* What the task asks
Can you turn the rows from the one containing "12:37. Photo below." through the final row, inclusive, into a two-column CSV? Use the headers entry and reading, give one line per row with its text and its answer each in a single quoted field, and replace line breaks with spaces.

* Records for the exercise
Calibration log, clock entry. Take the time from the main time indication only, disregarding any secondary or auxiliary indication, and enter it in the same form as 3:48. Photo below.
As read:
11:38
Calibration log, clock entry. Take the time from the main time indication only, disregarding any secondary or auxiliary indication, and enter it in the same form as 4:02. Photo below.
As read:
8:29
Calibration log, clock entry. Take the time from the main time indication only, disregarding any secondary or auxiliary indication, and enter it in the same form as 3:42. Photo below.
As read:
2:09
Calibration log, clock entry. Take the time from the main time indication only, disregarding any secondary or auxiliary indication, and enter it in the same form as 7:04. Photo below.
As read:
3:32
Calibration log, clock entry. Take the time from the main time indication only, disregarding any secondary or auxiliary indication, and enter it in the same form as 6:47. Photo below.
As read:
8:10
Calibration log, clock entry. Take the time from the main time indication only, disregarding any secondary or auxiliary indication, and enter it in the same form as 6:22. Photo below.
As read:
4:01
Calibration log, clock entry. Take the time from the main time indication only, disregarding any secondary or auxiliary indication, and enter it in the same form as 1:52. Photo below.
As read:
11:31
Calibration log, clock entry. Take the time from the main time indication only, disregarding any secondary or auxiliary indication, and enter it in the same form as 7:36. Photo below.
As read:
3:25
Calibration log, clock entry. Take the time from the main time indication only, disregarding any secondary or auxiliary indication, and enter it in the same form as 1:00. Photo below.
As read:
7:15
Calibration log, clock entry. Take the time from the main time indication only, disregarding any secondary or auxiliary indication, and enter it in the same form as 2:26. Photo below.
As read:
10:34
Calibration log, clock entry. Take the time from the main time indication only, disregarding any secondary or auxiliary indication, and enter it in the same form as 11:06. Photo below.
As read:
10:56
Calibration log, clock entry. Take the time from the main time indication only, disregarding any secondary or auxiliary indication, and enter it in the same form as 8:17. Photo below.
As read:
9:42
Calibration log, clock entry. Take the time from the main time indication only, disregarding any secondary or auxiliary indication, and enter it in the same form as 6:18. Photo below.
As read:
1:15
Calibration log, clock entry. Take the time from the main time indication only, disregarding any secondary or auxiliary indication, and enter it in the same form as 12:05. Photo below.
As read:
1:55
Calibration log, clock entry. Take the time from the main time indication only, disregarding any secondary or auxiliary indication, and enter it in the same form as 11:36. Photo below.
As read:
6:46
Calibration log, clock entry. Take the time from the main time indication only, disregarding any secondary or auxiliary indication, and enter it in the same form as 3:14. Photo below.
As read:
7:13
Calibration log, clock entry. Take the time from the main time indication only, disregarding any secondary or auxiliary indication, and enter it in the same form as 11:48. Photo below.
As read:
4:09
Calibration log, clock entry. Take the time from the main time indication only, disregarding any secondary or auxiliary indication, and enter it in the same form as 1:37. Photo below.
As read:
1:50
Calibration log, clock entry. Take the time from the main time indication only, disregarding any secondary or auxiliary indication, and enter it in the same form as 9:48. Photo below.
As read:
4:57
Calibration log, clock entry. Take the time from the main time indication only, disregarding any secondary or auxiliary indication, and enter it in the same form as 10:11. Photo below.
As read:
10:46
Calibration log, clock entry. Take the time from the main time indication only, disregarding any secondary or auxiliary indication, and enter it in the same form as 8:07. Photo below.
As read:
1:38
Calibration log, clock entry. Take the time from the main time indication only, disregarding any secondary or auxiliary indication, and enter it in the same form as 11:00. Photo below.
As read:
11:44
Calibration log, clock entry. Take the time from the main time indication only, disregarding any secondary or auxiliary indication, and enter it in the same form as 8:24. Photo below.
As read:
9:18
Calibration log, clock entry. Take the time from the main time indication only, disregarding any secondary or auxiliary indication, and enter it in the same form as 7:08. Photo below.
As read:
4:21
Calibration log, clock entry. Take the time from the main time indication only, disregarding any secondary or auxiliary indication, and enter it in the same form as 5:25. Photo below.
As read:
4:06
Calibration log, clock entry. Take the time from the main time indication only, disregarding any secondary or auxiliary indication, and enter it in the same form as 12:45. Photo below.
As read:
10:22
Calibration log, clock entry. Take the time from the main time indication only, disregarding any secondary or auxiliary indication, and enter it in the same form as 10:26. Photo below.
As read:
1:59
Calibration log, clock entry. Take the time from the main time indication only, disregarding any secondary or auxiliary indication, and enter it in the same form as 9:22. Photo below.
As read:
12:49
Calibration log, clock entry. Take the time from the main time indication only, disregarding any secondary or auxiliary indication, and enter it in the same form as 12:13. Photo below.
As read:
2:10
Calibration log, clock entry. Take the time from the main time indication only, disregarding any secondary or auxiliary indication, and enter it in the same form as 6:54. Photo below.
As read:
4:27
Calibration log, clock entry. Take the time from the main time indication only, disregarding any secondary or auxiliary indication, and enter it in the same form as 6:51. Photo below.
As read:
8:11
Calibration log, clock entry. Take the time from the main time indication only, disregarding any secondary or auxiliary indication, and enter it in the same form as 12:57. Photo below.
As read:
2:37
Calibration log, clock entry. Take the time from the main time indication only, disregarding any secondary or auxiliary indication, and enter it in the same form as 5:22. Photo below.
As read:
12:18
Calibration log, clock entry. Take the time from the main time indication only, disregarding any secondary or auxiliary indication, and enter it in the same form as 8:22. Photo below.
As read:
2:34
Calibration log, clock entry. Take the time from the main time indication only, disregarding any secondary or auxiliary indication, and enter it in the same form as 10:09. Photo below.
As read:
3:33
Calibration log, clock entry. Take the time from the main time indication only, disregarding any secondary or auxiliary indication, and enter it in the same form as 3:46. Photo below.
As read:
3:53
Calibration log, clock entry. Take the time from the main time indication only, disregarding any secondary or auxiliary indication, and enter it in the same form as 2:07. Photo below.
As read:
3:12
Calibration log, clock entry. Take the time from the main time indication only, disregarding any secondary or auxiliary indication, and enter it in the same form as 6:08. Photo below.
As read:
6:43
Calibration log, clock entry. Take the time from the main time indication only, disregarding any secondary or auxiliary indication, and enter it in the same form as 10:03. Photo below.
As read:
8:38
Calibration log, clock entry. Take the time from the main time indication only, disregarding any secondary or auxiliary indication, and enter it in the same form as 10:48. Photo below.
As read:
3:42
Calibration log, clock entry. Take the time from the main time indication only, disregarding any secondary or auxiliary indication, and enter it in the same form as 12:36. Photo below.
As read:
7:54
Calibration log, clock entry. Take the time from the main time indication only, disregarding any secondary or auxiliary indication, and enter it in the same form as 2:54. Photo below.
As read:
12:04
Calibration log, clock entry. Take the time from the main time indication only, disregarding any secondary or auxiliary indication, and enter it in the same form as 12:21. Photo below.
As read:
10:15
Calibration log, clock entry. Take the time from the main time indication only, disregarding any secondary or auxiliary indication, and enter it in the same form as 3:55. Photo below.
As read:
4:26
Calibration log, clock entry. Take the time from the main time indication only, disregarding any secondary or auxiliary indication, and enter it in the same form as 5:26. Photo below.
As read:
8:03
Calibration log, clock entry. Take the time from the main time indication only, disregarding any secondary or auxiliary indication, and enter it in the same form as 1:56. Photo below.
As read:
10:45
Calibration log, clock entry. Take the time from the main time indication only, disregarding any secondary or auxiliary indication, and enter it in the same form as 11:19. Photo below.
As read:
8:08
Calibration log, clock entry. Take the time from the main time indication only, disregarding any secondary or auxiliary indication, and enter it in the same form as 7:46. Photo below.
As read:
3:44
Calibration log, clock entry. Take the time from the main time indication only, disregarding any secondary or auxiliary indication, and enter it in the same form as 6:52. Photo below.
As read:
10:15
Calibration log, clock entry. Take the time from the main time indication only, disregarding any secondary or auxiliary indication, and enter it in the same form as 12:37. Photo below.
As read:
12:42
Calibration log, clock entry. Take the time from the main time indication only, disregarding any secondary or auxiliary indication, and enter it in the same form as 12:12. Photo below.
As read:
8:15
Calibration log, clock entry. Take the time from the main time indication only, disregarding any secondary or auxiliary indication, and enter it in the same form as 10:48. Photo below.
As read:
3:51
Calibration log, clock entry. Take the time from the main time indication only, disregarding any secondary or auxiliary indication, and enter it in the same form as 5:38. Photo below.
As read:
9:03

* Final result
entry,reading
"Calibration log, clock entry. Take the time from the main time indication only, disregarding any secondary or auxiliary indication, and enter it in the same form as 12:37. Photo below. As read:","12:42"
"Calibration log, clock entry. Take the time from the main time indication only, disregarding any secondary or auxiliary indication, and enter it in the same form as 12:12. Photo below. As read:","8:15"
"Calibration log, clock entry. Take the time from the main time indication only, disregarding any secondary or auxiliary indication, and enter it in the same form as 10:48. Photo below. As read:","3:51"
"Calibration log, clock entry. Take the time from the main time indication only, disregarding any secondary or auxiliary indication, and enter it in the same form as 5:38. Photo below. As read:","9:03"